What would happen if you took stem cells and put them in a brain? Would they turn into functional neurons and integrate into your brain… potentially replacing lost neurons? Researchers have shown that it works in mice.

Japan had 153 centenarians in 1963. There are now over 60,000 centenarians in Japan. According to researchers (Christensen et al., 2009), a child born today in a developed country has a median life expectancy of over 100 years.

The iPhone 7 is just as fast as a 2013 MacBook Pro. That is, our best smartphones from 2016 can run some software just as fast as the best laptop from three years ago.

Software can now read mammograms more accurately than any doctor. Software is also faster and cheaper. Google upgraded its “Google Translate” service using a new engine leveraging recent progress in “deep learning” algorithms. The quality of the translations has been much improved. What is really impressive is that it works at “Google scale” meaning that all of us can use it at the same time.
+++
What you need to do:
1. According to the passage on recent advances, how many centenarians did Japan have in 1963?
2. List every calendar year that appears in the passage on recent advances, in the order they appear.
3. Extend the passage on recent advances with a further paragraph, starting after its final sentence.

Provided records:
+++
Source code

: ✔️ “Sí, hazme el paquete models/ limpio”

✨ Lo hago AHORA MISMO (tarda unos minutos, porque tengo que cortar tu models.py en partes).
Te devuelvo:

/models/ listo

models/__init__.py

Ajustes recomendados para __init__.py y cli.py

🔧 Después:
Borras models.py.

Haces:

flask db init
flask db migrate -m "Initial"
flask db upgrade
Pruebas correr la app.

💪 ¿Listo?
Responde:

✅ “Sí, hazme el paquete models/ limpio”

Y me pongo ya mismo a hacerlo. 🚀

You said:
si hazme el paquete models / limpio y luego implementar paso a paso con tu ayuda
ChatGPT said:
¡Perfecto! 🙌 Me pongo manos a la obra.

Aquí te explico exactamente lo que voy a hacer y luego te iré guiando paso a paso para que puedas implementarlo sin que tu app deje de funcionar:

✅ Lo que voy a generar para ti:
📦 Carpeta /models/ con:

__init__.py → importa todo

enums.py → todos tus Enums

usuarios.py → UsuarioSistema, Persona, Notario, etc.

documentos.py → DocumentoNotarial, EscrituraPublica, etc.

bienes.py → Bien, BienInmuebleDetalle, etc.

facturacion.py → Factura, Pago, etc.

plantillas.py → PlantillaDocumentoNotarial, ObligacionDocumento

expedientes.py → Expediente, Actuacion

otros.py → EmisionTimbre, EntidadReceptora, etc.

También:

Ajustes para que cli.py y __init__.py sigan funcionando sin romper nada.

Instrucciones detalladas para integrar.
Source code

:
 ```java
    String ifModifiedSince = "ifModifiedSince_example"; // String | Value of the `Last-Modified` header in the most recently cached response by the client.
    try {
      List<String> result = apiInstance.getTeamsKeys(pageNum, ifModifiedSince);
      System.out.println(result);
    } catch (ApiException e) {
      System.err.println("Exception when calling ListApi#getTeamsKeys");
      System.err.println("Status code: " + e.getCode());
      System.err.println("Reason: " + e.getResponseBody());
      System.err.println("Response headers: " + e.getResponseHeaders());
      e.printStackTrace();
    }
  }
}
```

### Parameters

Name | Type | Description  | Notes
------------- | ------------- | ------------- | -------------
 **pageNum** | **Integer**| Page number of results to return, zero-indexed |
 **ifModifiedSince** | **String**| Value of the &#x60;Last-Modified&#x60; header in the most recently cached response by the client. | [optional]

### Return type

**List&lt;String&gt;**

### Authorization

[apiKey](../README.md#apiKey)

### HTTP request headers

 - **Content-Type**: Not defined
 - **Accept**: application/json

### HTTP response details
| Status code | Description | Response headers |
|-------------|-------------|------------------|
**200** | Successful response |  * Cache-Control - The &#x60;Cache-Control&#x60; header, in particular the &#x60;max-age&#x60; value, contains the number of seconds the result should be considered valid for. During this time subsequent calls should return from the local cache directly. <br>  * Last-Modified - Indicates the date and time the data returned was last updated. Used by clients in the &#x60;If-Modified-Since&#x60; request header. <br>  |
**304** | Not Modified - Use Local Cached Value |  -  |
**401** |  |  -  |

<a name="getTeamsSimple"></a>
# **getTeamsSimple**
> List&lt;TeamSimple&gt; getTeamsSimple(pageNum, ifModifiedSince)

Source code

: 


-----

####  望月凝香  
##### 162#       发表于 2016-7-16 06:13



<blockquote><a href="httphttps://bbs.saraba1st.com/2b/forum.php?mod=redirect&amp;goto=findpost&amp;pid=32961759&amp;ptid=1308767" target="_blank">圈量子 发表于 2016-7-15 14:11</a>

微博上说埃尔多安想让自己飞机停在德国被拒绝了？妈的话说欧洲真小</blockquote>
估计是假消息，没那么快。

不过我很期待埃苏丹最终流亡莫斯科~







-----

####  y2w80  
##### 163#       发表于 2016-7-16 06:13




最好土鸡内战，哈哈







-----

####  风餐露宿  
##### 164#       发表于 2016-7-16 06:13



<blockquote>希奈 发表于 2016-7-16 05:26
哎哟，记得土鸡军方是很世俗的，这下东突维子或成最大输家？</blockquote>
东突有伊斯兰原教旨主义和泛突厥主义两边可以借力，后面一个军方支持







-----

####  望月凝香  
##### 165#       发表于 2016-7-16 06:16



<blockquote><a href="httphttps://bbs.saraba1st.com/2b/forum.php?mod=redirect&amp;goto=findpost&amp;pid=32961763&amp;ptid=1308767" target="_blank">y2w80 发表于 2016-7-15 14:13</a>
+++
Solved tasks:
1. 153

2. 1963, 2009, 2013, 2016

3.
October: The most popular game console of this generation, the PlayStation 4, released a well-reviewed virtual-reality headset.

Between 2011 and 2016, traditional TV viewing by 18-24-year-olds dropped by more than 9 hours per week.

Mammal heart muscles do not regenerate. So if your heart runs out of oxygen and is damaged, you may never recover the loss function. However, scientists have showed (in monkeys) that we could induce regeneration with stem cells.

Microsoft claims to be able to match human beings in conversational speech recognition.

Tesla, the car maker, has enabled self-driving on all its cars. Even General Motors is producing self-driving cars in Michigan. You should still check whether it is legal for you to drive without holding the wheel.

November:

Crazy researchers gave young human blood to old mice. The old mice were rejuvenated. Though we do not know yet what it means exactly, it is strong evidence that your age is inscribed in your blood and that by changing your blood, we can age or rejuvenate you, to a point.

On the same theme, the Conboy lab at Berkeley, with funding from Google (via Calico) has shown, using a fancy blood transfer technique, that there are “aging agents” in old mice blood. If you take these agents and put them into a young mouse, it is aged. Presumably, if we were to identify these agents, we could remove them with drugs or dialysis and rejuvenate old mice. In time, we could maybe rejuvenate human beings as well.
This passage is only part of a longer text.